[[ Records for the task, beginning ]]
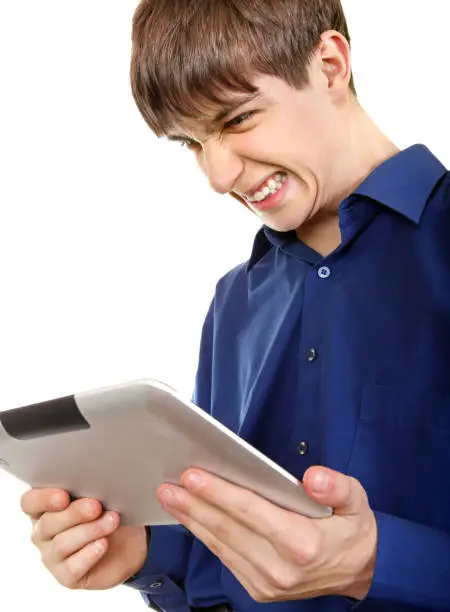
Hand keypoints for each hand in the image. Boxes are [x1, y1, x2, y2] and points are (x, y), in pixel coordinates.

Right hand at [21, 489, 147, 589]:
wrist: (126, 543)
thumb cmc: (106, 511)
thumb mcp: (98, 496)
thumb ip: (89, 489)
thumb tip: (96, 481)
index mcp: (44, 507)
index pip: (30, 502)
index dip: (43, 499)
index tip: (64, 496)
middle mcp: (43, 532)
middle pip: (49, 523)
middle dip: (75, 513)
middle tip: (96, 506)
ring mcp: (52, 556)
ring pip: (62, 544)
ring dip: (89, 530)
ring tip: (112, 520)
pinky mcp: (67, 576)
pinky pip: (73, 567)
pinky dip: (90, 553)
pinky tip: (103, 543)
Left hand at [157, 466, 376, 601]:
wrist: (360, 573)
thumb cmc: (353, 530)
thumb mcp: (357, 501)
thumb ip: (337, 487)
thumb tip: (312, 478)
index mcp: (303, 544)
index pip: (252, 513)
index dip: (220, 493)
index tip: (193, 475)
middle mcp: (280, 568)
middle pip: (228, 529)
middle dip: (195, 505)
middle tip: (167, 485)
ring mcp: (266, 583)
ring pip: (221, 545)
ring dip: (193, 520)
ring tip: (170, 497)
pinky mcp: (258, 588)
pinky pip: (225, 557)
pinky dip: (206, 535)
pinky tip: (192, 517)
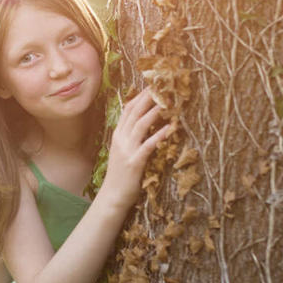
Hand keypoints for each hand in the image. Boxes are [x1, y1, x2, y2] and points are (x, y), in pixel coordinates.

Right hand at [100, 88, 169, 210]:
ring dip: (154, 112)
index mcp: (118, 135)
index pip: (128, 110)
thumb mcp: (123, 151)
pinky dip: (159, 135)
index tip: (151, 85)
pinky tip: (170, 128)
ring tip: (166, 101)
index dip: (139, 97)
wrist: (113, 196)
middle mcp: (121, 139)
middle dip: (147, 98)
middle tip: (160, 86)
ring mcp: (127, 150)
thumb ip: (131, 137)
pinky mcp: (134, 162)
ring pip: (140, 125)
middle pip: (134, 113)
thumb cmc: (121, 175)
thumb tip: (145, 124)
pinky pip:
[[ Records for the task, end ]]
[[ Records for the task, beginning ]]
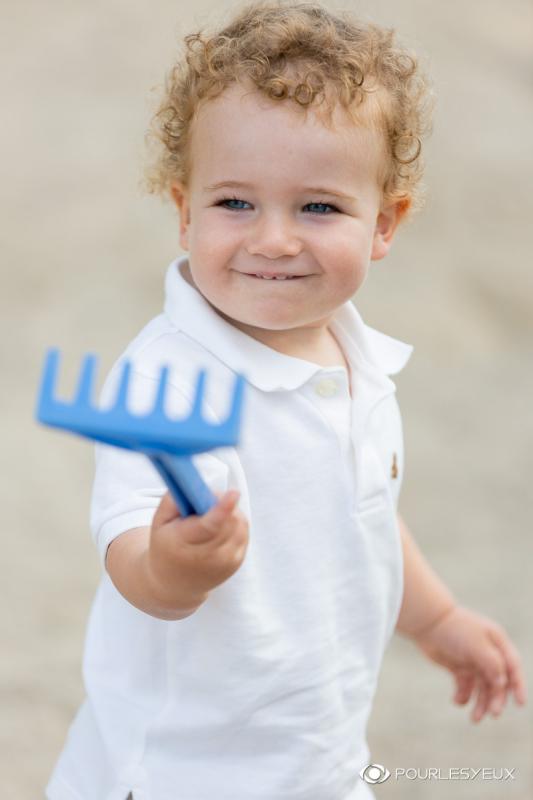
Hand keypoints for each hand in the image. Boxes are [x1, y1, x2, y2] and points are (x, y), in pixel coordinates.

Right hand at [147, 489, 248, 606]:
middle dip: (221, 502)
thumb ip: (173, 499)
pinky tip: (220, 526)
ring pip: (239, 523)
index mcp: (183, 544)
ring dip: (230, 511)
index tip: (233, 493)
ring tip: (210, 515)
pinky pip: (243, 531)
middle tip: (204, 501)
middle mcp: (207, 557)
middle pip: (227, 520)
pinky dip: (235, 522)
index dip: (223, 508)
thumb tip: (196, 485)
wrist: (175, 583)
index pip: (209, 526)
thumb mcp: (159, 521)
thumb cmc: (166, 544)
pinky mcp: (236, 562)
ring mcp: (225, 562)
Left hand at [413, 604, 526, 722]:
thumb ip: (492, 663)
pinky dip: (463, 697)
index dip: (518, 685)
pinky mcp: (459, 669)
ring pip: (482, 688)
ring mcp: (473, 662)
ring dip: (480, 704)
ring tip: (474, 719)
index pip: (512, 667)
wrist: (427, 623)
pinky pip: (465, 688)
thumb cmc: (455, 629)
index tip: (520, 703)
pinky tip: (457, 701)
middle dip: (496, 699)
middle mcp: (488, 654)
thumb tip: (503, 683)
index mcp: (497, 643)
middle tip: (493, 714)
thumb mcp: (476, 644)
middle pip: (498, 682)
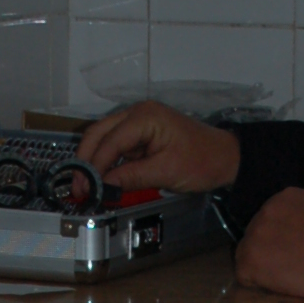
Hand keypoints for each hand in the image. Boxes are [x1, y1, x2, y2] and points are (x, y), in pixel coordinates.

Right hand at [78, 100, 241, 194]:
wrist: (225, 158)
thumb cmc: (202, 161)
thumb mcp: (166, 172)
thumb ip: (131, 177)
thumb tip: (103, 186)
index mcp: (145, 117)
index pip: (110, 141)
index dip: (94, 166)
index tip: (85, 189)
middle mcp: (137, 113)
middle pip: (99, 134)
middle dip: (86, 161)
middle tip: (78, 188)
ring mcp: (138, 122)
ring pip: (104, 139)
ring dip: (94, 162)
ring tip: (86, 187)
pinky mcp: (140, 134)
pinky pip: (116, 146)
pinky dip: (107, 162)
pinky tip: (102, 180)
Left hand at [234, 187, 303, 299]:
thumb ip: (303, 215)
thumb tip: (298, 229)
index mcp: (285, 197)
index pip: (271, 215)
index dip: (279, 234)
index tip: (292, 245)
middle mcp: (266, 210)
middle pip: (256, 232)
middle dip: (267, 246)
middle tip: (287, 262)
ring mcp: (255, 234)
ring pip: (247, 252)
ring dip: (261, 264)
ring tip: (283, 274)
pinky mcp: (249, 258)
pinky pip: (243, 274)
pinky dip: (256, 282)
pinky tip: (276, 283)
[[ Records for the task, end ]]
Goal of the exercise: Repeat exactly, and only, the entries from the line with "index mcp: (497, 643)" through the line with "pinky tip: (276, 283)". Pictures are skipped.

Solution to this problem:
index mcp: (497, 643)
middle tip: (493, 714)
thumb mcp: (476, 644)
middle pip: (498, 682)
Hand keypoints for each hand in the image. Boxes are [x1, y1, x2, y2] and points are (x, y), in pixel coordinates.

Right hand at [78, 100, 241, 194]:
wrist: (225, 158)
thumb cmc: (202, 161)
thumb mcp: (166, 172)
thumb ip: (131, 177)
thumb tip: (103, 186)
index mcp: (145, 117)
index pip: (110, 141)
index dip: (94, 166)
index tip: (85, 189)
middle mcp: (137, 113)
middle pip: (99, 134)
middle dip: (86, 161)
middle tip: (78, 188)
ring mcp: (138, 122)
ring pip: (104, 139)
ring dip: (94, 162)
ring tip: (86, 187)
pinky mcp: (140, 134)
pinky pip: (116, 146)
pinky dip: (107, 162)
pinky tip: (102, 180)
Left hand at [234, 187, 303, 299]:
thumb ip: (303, 215)
thumb tip: (298, 229)
index mcp: (285, 197)
index pip: (271, 215)
index dip: (279, 234)
index tip: (292, 245)
middle mcp: (266, 210)
middle pip: (256, 232)
middle dip: (267, 246)
middle tip: (287, 262)
ring mcp: (255, 234)
ring pip: (247, 252)
ring dip: (261, 264)
ring tip: (283, 274)
pinky mcp: (249, 258)
pinky pip: (243, 274)
pinky dip: (256, 282)
pinky tip: (276, 283)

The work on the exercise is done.